- _Task item_
Please copy the data below exactly; none of the pictures in it belong in the copy.
· · ·
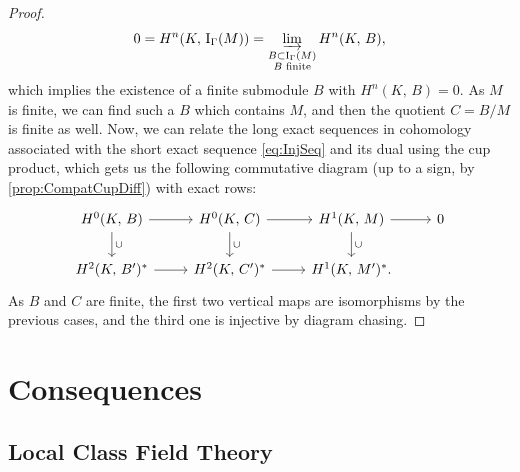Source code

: \documentclass[a4paper, oneside]{memoir}
\def\K{K}
\renewcommand{\H}[3]{H^{#1}( #2, \, #3 )}
\newcommand{\Ind}[2]{\mathrm{I}_{#1}(#2)}
\theoremstyle{plain}
\theoremstyle{definition}
\theoremstyle{remark}
\begin{document}
\begin{proof}
    \[
        0=\H{n}{\K}{\Ind{\Gamma}{M}}=\varinjlim_{\substack{B\subset\Ind{\Gamma}{M} \\B\text{ finite}}}{\H{n}{\K}{B}},
    \]
    which implies the existence of a finite submodule \(B\) with \(\H{n}{\K}{B}=0\). As \(M\) is finite, we can find such a \(B\) which contains \(M\), and then
    the quotient \(C=B/M\) is finite as well.
    Now, we can relate the long exact sequences in cohomology associated with the short exact sequence \eqref{eq:InjSeq}
    and its dual using the cup product, which gets us the following commutative diagram (up to a sign, by \eqref{prop:CompatCupDiff}) with exact rows:
    \[
        \begin{tikzcd}
            \H{0}{\K}{B} \ar[r] \ar[d, "\cup"] & \H{0}{\K}{C} \ar[r] \ar[d, "\cup"] & \H{1}{\K}{M} \ar[d, "\cup"] \ar[r] & 0 \\
            \H{2}{\K}{B^\prime}^* \ar[r] & \H{2}{\K}{C^\prime}^* \ar[r] & \H{1}{\K}{M^\prime}^*.
        \end{tikzcd}
    \]
    As \(B\) and \(C\) are finite, the first two vertical maps are isomorphisms by the previous cases, and the third one is injective by diagram chasing.

\end{proof}


\chapter{Consequences}

\section{Local Class Field Theory}


\nocite{*}
\printbibliography
\end{document}
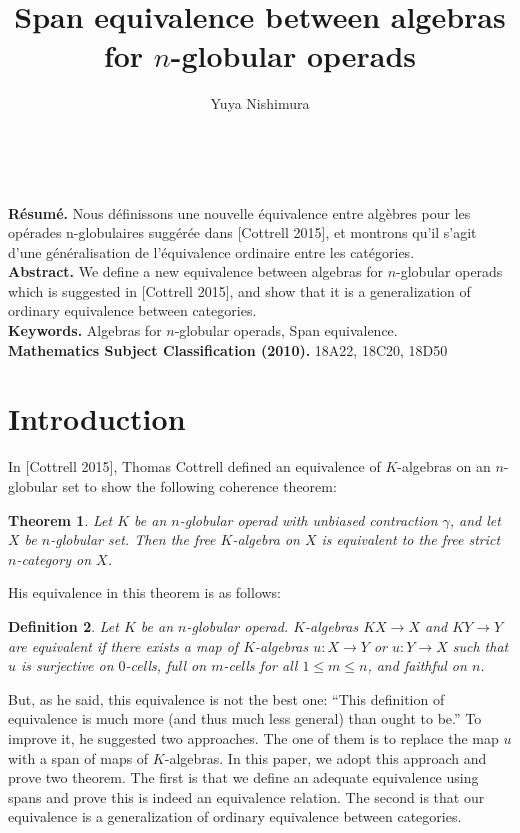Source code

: \documentclass[12pt]{article}
\theoremstyle{plain}
\newtheorem{theorem}{Theorem}[section]
\newtheorem{definition}[theorem]{Definition}
\theoremstyle{definition}
\begin{document}
\title{Span equivalence between algebras for $n$-globular operads}
\author{Yuya Nishimura}
\maketitle

\newpage


\mbox{ }
\vspace{35mm}


\begin{minipage}{118mm}{\small{\bf R\'esum\'e.} Nous d\'efinissons une nouvelle \'equivalence entre alg\`ebres pour les
op\'erades n-globulaires sugg\'er\'ee dans [Cottrell 2015], et montrons qu'il s'agit d'une g\'en\'eralisation de l'\'equivalence ordinaire entre les cat\'egories.\\
{\bf Abstract.} We define a new equivalence between algebras for $n$-globular operads which is suggested in [Cottrell 2015], and show that it is a generalization of ordinary equivalence between categories.\\
{\bf Keywords.} Algebras for $n$-globular operads, Span equivalence.\\
{\bf Mathematics Subject Classification (2010).} 18A22, 18C20, 18D50
}\end{minipage}


\section{Introduction}
In [Cottrell 2015], Thomas Cottrell  defined an equivalence of $K$-algebras on an $n$-globular set to show the following coherence theorem:
\begin{theorem}
Let $K$ be an $n$-globular operad with unbiased contraction $\gamma$, and let $X$ be $n$-globular set.
Then the free $K$-algebra on $X$ is equivalent to the free strict $n$-category on $X$.
\end{theorem}
\noindent
His equivalence in this theorem is as follows:
\begin{definition}
Let $K$ be an $n$-globular operad. $K$-algebras $KX \rightarrow X$ and $KY \rightarrow Y$ are equivalent if there exists a map of $K$-algebras $u:X \rightarrow Y$ or $u:Y \rightarrow X$ such that $u$ is surjective on $0$-cells, full on $m$-cells for all $1 \leq m \leq n$, and faithful on $n$.
\end{definition}
\noindent
But, as he said, this equivalence is not the best one: ``This definition of equivalence is much more (and thus much less general) than ought to be.'' To improve it, he suggested two approaches. The one of them is to replace the map $u$ with a span of maps of $K$-algebras. In this paper, we adopt this approach and prove two theorem. The first is that we define an adequate equivalence using spans
and prove this is indeed an equivalence relation. The second is that our equivalence is a generalization of ordinary equivalence between categories.
\end{document}
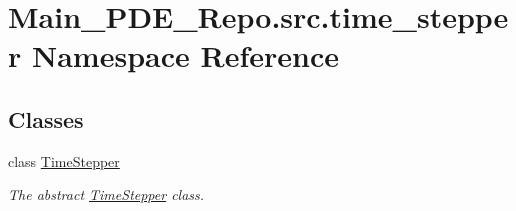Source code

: \hypertarget{namespaceMain__PDE__Repo_1_1src_1_1time__stepper}{}\section{Main\+\_\+\+P\+D\+E\+\_\+\+Repo.\+src.\+time\+\_\+stepper Namespace Reference}
\label{namespaceMain__PDE__Repo_1_1src_1_1time__stepper}
\subsection*{Classes}
\begin{DoxyCompactItemize}
\item 
class \hyperlink{classMain__PDE__Repo_1_1src_1_1time__stepper_1_1TimeStepper}{Time\+Stepper}
\begin{DoxyCompactList}\small\item\em The abstract \hyperlink{classMain__PDE__Repo_1_1src_1_1time__stepper_1_1TimeStepper}{Time\+Stepper} class. \end{DoxyCompactList}\end{DoxyCompactItemize}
· · ·
- _Written solution_
Source code

: \documentclass[a4paper, oneside]{memoir}
\def\K{K}
\renewcommand{\H}[3]{H^{#1}( #2, \, #3 )}
\newcommand{\Ind}[2]{\mathrm{I}_{#1}(#2)}
\theoremstyle{plain}
\theoremstyle{definition}
\theoremstyle{remark}
\begin{document}
\begin{proof}
    \[
        0=\H{n}{\K}{\Ind{\Gamma}{M}}=\varinjlim_{\substack{B\subset\Ind{\Gamma}{M} \\B\text{ finite}}}{\H{n}{\K}{B}},
    \]
    which implies the existence of a finite submodule \(B\) with \(\H{n}{\K}{B}=0\). As \(M\) is finite, we can find such a \(B\) which contains \(M\), and then
    the quotient \(C=B/M\) is finite as well.
    Now, we can relate the long exact sequences in cohomology associated with the short exact sequence \eqref{eq:InjSeq}
    and its dual using the cup product, which gets us the following commutative diagram (up to a sign, by \eqref{prop:CompatCupDiff}) with exact rows:
    \[
        \begin{tikzcd}
            \H{0}{\K}{B} \ar[r] \ar[d, "\cup"] & \H{0}{\K}{C} \ar[r] \ar[d, "\cup"] & \H{1}{\K}{M} \ar[d, "\cup"] \ar[r] & 0 \\
            \H{2}{\K}{B^\prime}^* \ar[r] & \H{2}{\K}{C^\prime}^* \ar[r] & \H{1}{\K}{M^\prime}^*.
        \end{tikzcd}
    \]
    As \(B\) and \(C\) are finite, the first two vertical maps are isomorphisms by the previous cases, and the third one is injective by diagram chasing.

\end{proof}


\chapter{Consequences}

\section{Local Class Field Theory}


\nocite{*}
\printbibliography
\end{document}
Source code

: \documentclass[12pt]{article}
\theoremstyle{plain}
\newtheorem{theorem}{Theorem}[section]
\newtheorem{definition}[theorem]{Definition}
\theoremstyle{definition}
\begin{document}
\title{Span equivalence between algebras for $n$-globular operads}
\author{Yuya Nishimura}
\maketitle

\newpage


\mbox{ }
\vspace{35mm}


\begin{minipage}{118mm}{\small{\bf R\'esum\'e.} Nous d\'efinissons une nouvelle \'equivalence entre alg\`ebres pour les
op\'erades n-globulaires sugg\'er\'ee dans [Cottrell 2015], et montrons qu'il s'agit d'une g\'en\'eralisation de l'\'equivalence ordinaire entre les cat\'egories.\\
{\bf Abstract.} We define a new equivalence between algebras for $n$-globular operads which is suggested in [Cottrell 2015], and show that it is a generalization of ordinary equivalence between categories.\\
{\bf Keywords.} Algebras for $n$-globular operads, Span equivalence.\\
{\bf Mathematics Subject Classification (2010).} 18A22, 18C20, 18D50
}\end{minipage}


\section{Introduction}
In [Cottrell 2015], Thomas Cottrell  defined an equivalence of $K$-algebras on an $n$-globular set to show the following coherence theorem:
\begin{theorem}
Let $K$ be an $n$-globular operad with unbiased contraction $\gamma$, and let $X$ be $n$-globular set.
Then the free $K$-algebra on $X$ is equivalent to the free strict $n$-category on $X$.
\end{theorem}
\noindent
His equivalence in this theorem is as follows:
\begin{definition}
Let $K$ be an $n$-globular operad. $K$-algebras $KX \rightarrow X$ and $KY \rightarrow Y$ are equivalent if there exists a map of $K$-algebras $u:X \rightarrow Y$ or $u:Y \rightarrow X$ such that $u$ is surjective on $0$-cells, full on $m$-cells for all $1 \leq m \leq n$, and faithful on $n$.
\end{definition}
\noindent
But, as he said, this equivalence is not the best one: ``This definition of equivalence is much more (and thus much less general) than ought to be.'' To improve it, he suggested two approaches. The one of them is to replace the map $u$ with a span of maps of $K$-algebras. In this paper, we adopt this approach and prove two theorem. The first is that we define an adequate equivalence using spans
and prove this is indeed an equivalence relation. The second is that our equivalence is a generalization of ordinary equivalence between categories.
\end{document}
Source code

: \hypertarget{namespaceMain__PDE__Repo_1_1src_1_1time__stepper}{}\section{Main\+\_\+\+P\+D\+E\+\_\+\+Repo.\+src.\+time\+\_\+stepper Namespace Reference}
\label{namespaceMain__PDE__Repo_1_1src_1_1time__stepper}
\subsection*{Classes}
\begin{DoxyCompactItemize}
\item 
class \hyperlink{classMain__PDE__Repo_1_1src_1_1time__stepper_1_1TimeStepper}{Time\+Stepper}
\begin{DoxyCompactList}\small\item\em The abstract \hyperlink{classMain__PDE__Repo_1_1src_1_1time__stepper_1_1TimeStepper}{Time\+Stepper} class. \end{DoxyCompactList}\end{DoxyCompactItemize}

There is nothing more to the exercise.